Nearly 200,000 books are being used by some of the biggest companies in technology to train their generative AI models, according to a report by The Atlantic. Books by famous authors including J.K. Rowling, Amitav Ghosh, Rupi Kaur, and Neil Gaiman are part of a dataset of pirated books known as Books3. However, no one has told the authors.
The collection of books includes erotic fiction to prose poetry genres. The report says that these books help generative AI systems with learning how to communicate information.
CNN report said that some AI training text can be pulled from articles that are posted on the internet. Books3 is already the subject of multiple lawsuits against Meta and other companies using the system to train AI.
Many authors took to social media to express their outrage and shared screenshots which showed that their copyrighted novels were part of the list.
‘Emergency Contact’ author Mary H.K.Choi took to social media after discovering her work was being used by AI. “I’m completely gutted and whipsawed. I am outraged and at the same time feel utterly helpless.” Ms Choi was a New York Times bestseller.
In an interaction with CNN, Ms Choi said, “A book encapsulates infinite choices, boundless permutations and even shortcomings of the author at the time. To think that all this life can be chucked into a vast churning pool to be extruded into a giant algorithmic, generative sausage machine reduces so much so swiftly,” she said. “Not just financially for the authors but it beggars booksellers, librarians, and readers from so many intimacies.”

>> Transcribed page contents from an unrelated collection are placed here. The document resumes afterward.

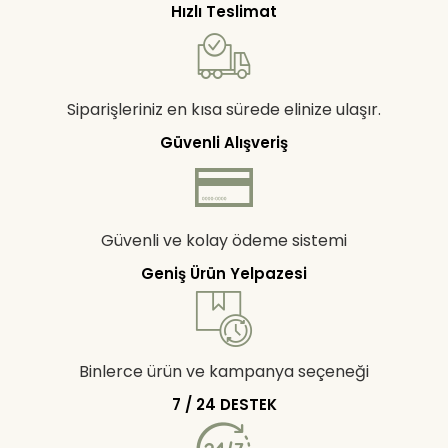
Hızlı Teslimat
Siparişleriniz en kısa sürede elinize ulaşır.
Güvenli Alışveriş
Güvenli ve kolay ödeme sistemi
Geniş Ürün Yelpazesi
Binlerce ürün ve kampanya seçeneği
7 / 24 DESTEK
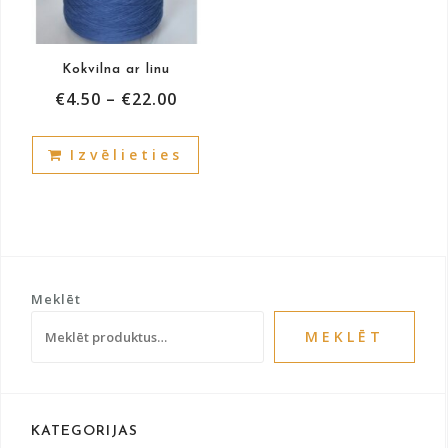
on
on
the
the
product
prod
Kokvilna ar linu
page
pag
€
4.50
–
€
22.00
This
Izvēlieties
product
has
multiple
variants.
The
options
Meklēt
may
be
MEKLĒT
chosen
on
the
product
KATEGORIJAS
page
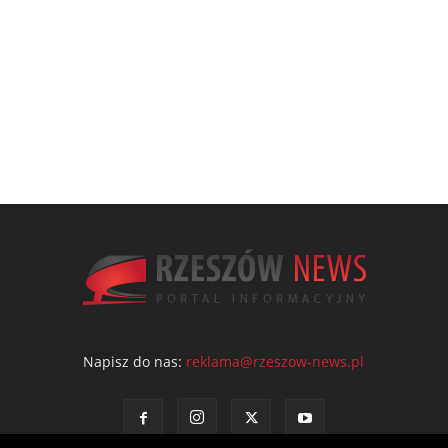
Napisz do nas:
reklama@rzeszow-news.pl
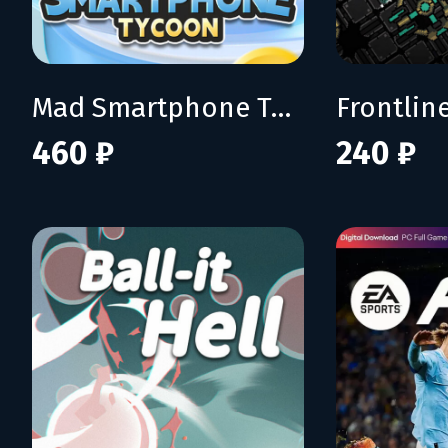
Mad Smartphone Tycoon
Frontline
460 ₽
240 ₽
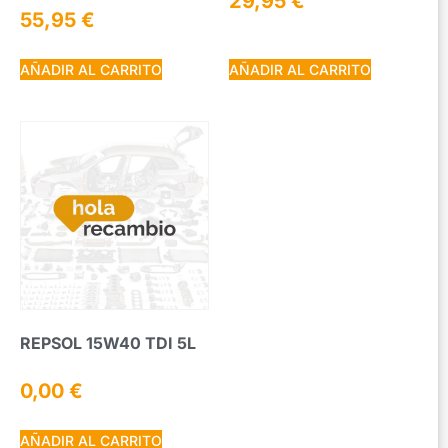
29,95
€
55,95
€
AÑADIR AL CARRITO
AÑADIR AL CARRITO
REPSOL 15W40 TDI 5L
0,00
€
AÑADIR AL CARRITO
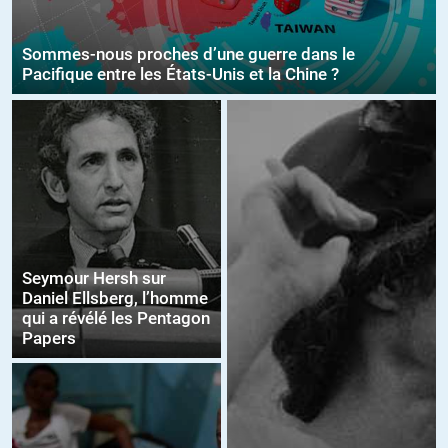
Sommes-nous proches d’une guerre dans le
Pacifique entre les États-Unis et la Chine ?
Seymour Hersh sur
Daniel Ellsberg, l’homme
qui a révélé les Pentagon
Papers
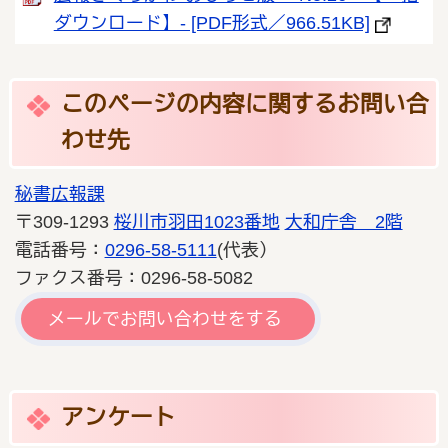
ダウンロード】- [PDF形式／966.51KB]
このページの内容に関するお問い合
わせ先
秘書広報課
〒309-1293
桜川市羽田1023番地
大和庁舎 2階
電話番号：
0296-58-5111
(代表）
ファクス番号：0296-58-5082
メールでお問い合わせをする
アンケート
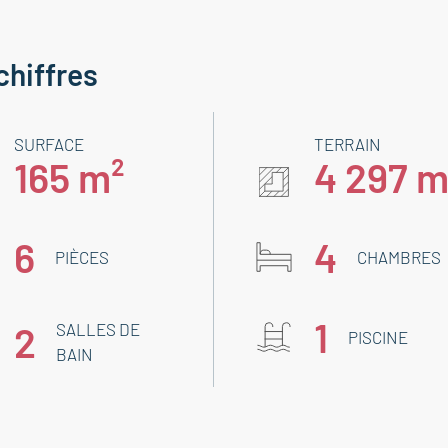
chiffres
SURFACE
TERRAIN
165 m²
4 297 m
6
4
PIÈCES
CHAMBRES
1
2
SALLES DE
PISCINE
BAIN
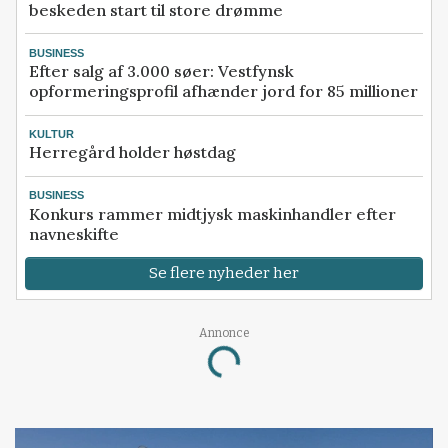
beskeden start til store drømme
BUSINESS
Efter salg af 3.000 søer: Vestfynsk
opformeringsprofil afhænder jord for 85 millioner
KULTUR
Herregård holder høstdag
BUSINESS
Konkurs rammer midtjysk maskinhandler efter
navneskifte
Se flere nyheder her
Annonce
Loading...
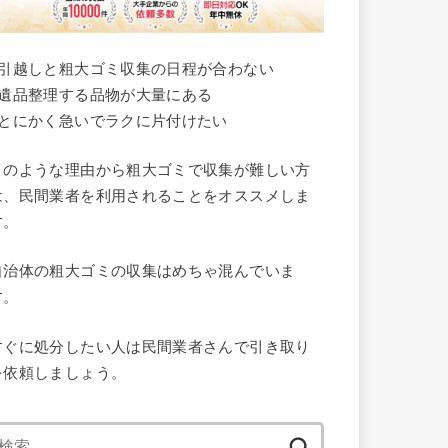
●引越しと粗大ゴミ収集の日程が合わない
●遺品整理する品物が大量にある
●とにかく急いでラクに片付けたい
このような理由から粗大ゴミで収集が難しい方
は、民間業者を利用されることをオススメしま
す。
自治体の粗大ゴミの収集はめちゃ混んでいま
す。
すぐに処分したい人は民間業者さんで引き取り
を依頼しましょう。
検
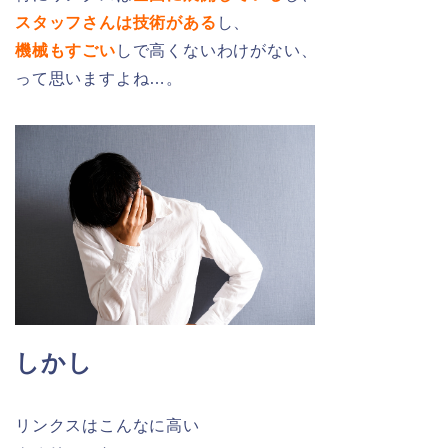
スタッフさんは技術がある
し、
機械もすごい
しで高くないわけがない、
って思いますよね…。
しかし
リンクスはこんなに高い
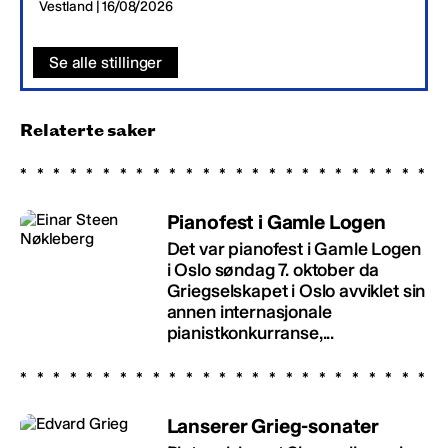
Vestland | 16/08/2026
Se alle stillinger
Relaterte saker
Pianofest i Gamle Logen
Det var pianofest i Gamle Logen
i Oslo søndag 7. oktober da
Griegselskapet i Oslo avviklet sin
annen internasjonale
pianistkonkurranse,...
Lanserer Grieg-sonater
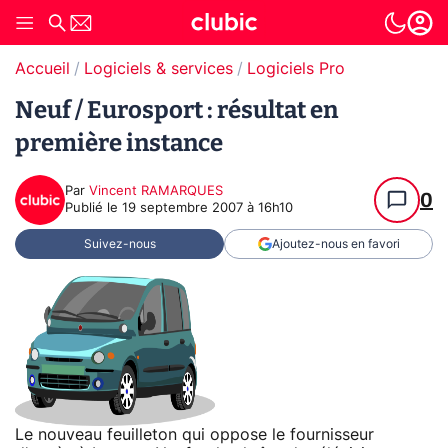
Accueil
Logiciels & services
Logiciels Pro
Neuf / Eurosport : résultat en
première instance
Par
Vincent RAMARQUES
0
Publié le
19 septembre 2007 à 16h10
Suivez-nous
Ajoutez-nous en favori
Le nouveau feuilleton qui oppose le fournisseur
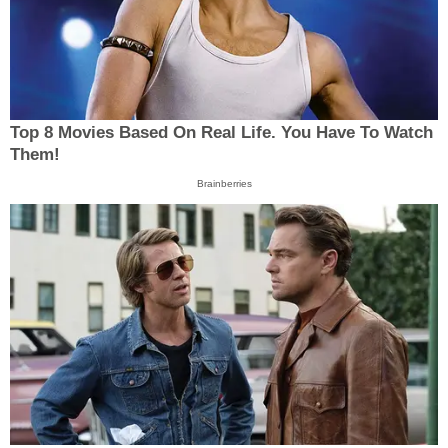
Top 8 Movies Based On Real Life. You Have To Watch
Them!
Brainberries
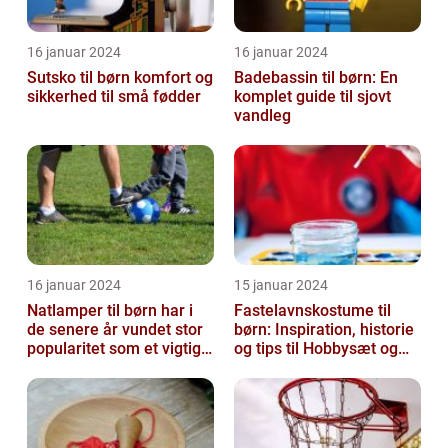
16 januar 2024
16 januar 2024
Sutsko til børn komfort og
Badebassin til børn: En
sikkerhed til små fødder
komplet guide til sjovt
vandleg
16 januar 2024
15 januar 2024
Natlamper til børn har i
Fastelavnskostume til
de senere år vundet stor
børn: Inspiration, historie
popularitet som et vigtigt
og tips til Hobbysæt og
element i
DIY-projektkøbere
børneværelset...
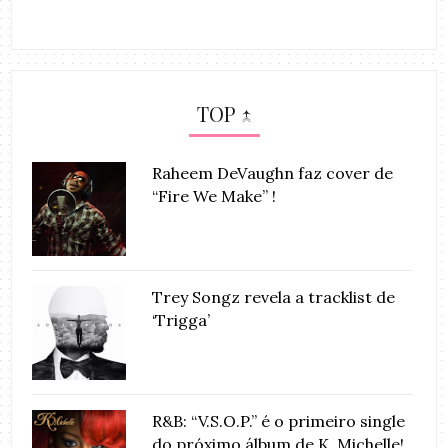
TOP ↑
Raheem DeVaughn faz cover de
“Fire We Make” !
Trey Songz revela a tracklist de
‘Trigga’
R&B: “V.S.O.P.” é o primeiro single
do próximo álbum de K. Michelle!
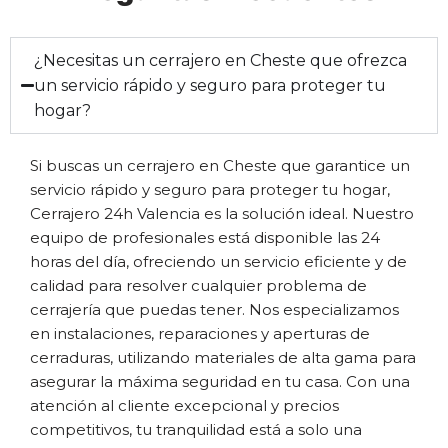
¿Necesitas un cerrajero en Cheste que ofrezca
un servicio rápido y seguro para proteger tu
hogar?
Si buscas un cerrajero en Cheste que garantice un
servicio rápido y seguro para proteger tu hogar,
Cerrajero 24h Valencia es la solución ideal. Nuestro
equipo de profesionales está disponible las 24
horas del día, ofreciendo un servicio eficiente y de
calidad para resolver cualquier problema de
cerrajería que puedas tener. Nos especializamos
en instalaciones, reparaciones y aperturas de
cerraduras, utilizando materiales de alta gama para
asegurar la máxima seguridad en tu casa. Con una
atención al cliente excepcional y precios
competitivos, tu tranquilidad está a solo una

Min Jin Lee, author of the novels “Pachinko” and “Free Food for Millionaires, also felt disappointed and called the use of her books a “theft.”
“I spent three decades of my life to write my books,” she said. “The Al large language models did not ‘ingest’ or ‘scrape’ ‘data.’ Al companies stole my work, time, and creativity. They stole my stories. They stole a part of me.”
Here to report a theft. I spent three decades of my life to write my books. The Al large language models did not “ingest” or “scrape”
“data.” Al companies stole my work, time, and creativity. They stole my stories. They stole a part of me. pic.twitter.com/tpFL2x9jgt
— Min Jin Lee (@minjinlee11) September 27, 2023
A spokesperson for Bloomberg told CNN, “The company had used a number of different data sources,” including Books3, to train its initial BloombergGPT model, an AI model for the financial industry. But, according to the spokesperson, Bloomberg will “not include the Books3 dataset among the data sources used to train future commercial versions of BloombergGPT.”
However, author James Chappel did not care his book was used in the database. “I want my book to (be) read!” he wrote. “I want it to educate!”